En México, siempre pensamos y tenemos una frase muy cercana en nuestra boca en las conversaciones. Siempre estamos muy preocupados por el tipo de hijos, por el tipo de país que queremos dejarles a nuestros hijos y dichas reflexiones más recientes nos llevan a pensar en qué tipo de hijos queremos dejarle a nuestros países y qué responsabilidades tienen que tener y debemos heradarlas para que sean capaces de continuar construyendo una sociedad mucho más igualitaria y que nos de una posibilidad de seguir conservándonos y construyéndonos como seres humanos.

Yo creo que, a mi en particular, yo agradezco mucho la invitación de los secretarios de ACLAN en los tres países por la invitación que me hicieron a participar en este seminario. Evidentemente les agradezco mucho a nuestros compañeros de Canadá por su calurosa recepción, por ser el espacio de conversar, por platicarles, por conocerlos a Uds., por saber cómo piensan, por saber que estamos todos comprometidos en un esfuerzo para transformar nuestras sociedades y con el mayor deseo de que esto sea en beneficio de todos.

Les agradezco nuevamente también a mis compañeros norteamericanos y mexicanos por esta oportunidad.

Y, como yo tuve mi espacio para conversar quiero dejar estas reflexiones, siempre como un camino a seguir y con todo el interés de seguir haciéndolo juntos como en este momento en que hemos compartido tantos deseos y también tantas oportunidades que tenemos hacia adelante.

Muchas gracias por todo. le cedo la palabra a May para que de por concluido este seminario.

Muchas gracias.


THE CHAIRPERSON (May Morpaw): Thank you, Roberto. Thank you to the panel.

I want to thank Roberto in particular for starting the panel on time when I was delayed elsewhere -- I appreciate that very much -- and also for his masterful summary here at the end of this panel.

[Consigna]:
Prosigue la transcripción del seminario de arriba desde la última frase mostrada.

[Información dada]:
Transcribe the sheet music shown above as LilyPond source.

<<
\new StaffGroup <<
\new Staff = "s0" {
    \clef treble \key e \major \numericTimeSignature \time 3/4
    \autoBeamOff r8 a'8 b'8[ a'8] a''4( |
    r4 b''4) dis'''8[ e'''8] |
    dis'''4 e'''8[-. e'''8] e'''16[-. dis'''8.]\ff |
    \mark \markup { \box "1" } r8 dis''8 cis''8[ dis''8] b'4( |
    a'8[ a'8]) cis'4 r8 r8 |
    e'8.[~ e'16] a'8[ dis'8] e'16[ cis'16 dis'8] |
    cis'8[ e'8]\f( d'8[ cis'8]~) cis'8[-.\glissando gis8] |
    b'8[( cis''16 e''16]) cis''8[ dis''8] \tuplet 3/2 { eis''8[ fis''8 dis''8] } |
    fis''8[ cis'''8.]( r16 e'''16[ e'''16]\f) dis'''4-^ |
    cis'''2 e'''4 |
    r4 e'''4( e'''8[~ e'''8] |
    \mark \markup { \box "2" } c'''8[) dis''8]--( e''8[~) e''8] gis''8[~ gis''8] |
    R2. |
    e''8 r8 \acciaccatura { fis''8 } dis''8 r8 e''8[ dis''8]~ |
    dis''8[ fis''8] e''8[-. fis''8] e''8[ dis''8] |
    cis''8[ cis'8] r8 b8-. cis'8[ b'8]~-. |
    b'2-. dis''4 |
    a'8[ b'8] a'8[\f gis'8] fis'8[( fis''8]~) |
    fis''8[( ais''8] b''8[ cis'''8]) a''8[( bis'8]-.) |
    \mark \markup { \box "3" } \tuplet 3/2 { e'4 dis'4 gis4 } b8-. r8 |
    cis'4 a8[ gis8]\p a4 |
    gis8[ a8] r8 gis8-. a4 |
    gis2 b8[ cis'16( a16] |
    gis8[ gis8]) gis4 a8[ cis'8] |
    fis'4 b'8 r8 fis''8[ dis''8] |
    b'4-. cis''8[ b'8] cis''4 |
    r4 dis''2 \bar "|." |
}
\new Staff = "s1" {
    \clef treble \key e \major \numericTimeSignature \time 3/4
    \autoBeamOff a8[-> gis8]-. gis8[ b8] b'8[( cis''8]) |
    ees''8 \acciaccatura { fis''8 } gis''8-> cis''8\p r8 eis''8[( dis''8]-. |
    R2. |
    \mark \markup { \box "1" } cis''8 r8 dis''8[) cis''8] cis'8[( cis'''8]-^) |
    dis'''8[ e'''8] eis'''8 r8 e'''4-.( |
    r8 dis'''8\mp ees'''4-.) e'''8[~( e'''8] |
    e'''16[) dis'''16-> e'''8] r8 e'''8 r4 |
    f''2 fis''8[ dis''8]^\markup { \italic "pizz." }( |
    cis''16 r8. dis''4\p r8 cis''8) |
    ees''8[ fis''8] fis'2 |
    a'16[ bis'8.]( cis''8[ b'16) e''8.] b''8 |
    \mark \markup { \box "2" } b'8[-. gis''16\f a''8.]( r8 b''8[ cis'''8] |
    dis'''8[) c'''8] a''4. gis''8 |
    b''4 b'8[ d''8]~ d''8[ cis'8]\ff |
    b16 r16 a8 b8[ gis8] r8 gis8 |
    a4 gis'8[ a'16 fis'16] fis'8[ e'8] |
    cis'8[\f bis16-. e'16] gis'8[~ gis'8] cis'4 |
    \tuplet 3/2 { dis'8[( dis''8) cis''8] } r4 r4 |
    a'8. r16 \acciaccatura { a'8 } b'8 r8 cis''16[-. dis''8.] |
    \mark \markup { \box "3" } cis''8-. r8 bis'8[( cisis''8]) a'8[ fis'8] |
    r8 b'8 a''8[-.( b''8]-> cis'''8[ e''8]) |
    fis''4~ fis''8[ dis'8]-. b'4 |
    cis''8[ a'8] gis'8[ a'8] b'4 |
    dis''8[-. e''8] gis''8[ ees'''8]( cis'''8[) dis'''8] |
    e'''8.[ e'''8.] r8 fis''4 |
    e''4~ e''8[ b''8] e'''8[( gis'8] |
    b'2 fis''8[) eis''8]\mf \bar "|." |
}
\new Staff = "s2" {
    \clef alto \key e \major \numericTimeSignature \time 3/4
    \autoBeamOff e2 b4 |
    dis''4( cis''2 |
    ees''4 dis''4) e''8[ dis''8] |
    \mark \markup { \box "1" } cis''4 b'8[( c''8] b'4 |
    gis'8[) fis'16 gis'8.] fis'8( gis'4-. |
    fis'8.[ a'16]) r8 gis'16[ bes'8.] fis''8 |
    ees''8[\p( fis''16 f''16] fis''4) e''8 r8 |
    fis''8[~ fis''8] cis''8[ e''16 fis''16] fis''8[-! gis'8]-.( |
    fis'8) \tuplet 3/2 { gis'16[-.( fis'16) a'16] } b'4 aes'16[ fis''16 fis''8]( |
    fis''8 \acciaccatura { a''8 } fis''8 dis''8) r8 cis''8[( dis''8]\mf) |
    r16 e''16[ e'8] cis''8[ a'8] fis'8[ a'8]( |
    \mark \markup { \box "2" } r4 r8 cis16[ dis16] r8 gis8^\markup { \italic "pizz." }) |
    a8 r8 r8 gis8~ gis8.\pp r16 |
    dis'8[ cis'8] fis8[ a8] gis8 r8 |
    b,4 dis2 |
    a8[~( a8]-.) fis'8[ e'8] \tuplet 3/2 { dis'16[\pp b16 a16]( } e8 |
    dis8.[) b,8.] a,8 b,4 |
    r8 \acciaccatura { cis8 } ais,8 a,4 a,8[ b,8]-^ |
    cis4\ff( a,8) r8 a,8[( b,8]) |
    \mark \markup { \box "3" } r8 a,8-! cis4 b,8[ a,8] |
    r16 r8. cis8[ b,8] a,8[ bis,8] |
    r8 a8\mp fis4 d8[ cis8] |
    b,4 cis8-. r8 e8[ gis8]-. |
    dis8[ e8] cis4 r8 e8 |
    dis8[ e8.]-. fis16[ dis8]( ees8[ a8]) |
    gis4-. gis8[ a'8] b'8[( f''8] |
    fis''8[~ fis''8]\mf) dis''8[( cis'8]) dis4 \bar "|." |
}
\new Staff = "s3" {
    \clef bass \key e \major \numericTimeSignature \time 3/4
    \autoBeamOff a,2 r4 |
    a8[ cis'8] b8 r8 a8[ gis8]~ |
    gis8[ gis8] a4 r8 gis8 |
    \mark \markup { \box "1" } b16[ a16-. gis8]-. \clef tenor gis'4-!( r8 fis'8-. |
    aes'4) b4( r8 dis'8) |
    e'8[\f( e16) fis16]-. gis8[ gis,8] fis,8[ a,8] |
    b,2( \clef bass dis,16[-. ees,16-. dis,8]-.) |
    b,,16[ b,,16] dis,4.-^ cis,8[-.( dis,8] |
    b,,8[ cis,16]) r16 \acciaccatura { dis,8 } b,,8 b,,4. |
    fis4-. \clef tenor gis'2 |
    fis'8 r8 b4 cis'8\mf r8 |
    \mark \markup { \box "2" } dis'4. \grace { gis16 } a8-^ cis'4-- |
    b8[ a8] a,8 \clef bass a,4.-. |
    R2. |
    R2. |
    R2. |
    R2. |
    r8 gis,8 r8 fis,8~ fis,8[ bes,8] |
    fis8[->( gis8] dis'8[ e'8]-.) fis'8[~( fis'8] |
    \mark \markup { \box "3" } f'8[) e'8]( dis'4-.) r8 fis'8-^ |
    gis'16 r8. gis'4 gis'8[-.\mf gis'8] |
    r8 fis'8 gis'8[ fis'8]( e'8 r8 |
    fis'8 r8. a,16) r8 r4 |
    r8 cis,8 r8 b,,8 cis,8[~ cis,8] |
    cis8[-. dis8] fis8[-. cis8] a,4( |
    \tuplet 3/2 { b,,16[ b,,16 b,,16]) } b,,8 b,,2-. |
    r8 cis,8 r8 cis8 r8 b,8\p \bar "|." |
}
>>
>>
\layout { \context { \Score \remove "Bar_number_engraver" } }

[Respuesta esperada]:
I think this was a very interesting one, that left us with a lot of ideas. I am not going to pretend to build on that. I think we have had a very substantive discussion.

My primary conclusion is that we chose the right topic in that it gathered so many people here to discuss the issue. We also invited the right people, both to speak and to participate, given the participation we have had through the two days.

Let me thank a few people who have been instrumental in putting this together.

First of all, of course, the participants, which is all of you, but especially the steering committee. You have a green program in your package. The members of the steering committee are listed. A certain number of them are still here, others have left. They have all helped us a great deal in finding speakers and defining the topics and orienting the discussion for these few days.

I would like to ask Terry Hoopes to come up, and Rafael Aranda, on behalf of the other two countries. Irasema had to leave, so Terry is going to say a few closing words, and Rafael as well.


MR. HOOPES: Thank you, May.

Irasema Garza, the Secretary of the United States National Administrative Office, asked me to present her apologies for not being able to stay for the conclusion.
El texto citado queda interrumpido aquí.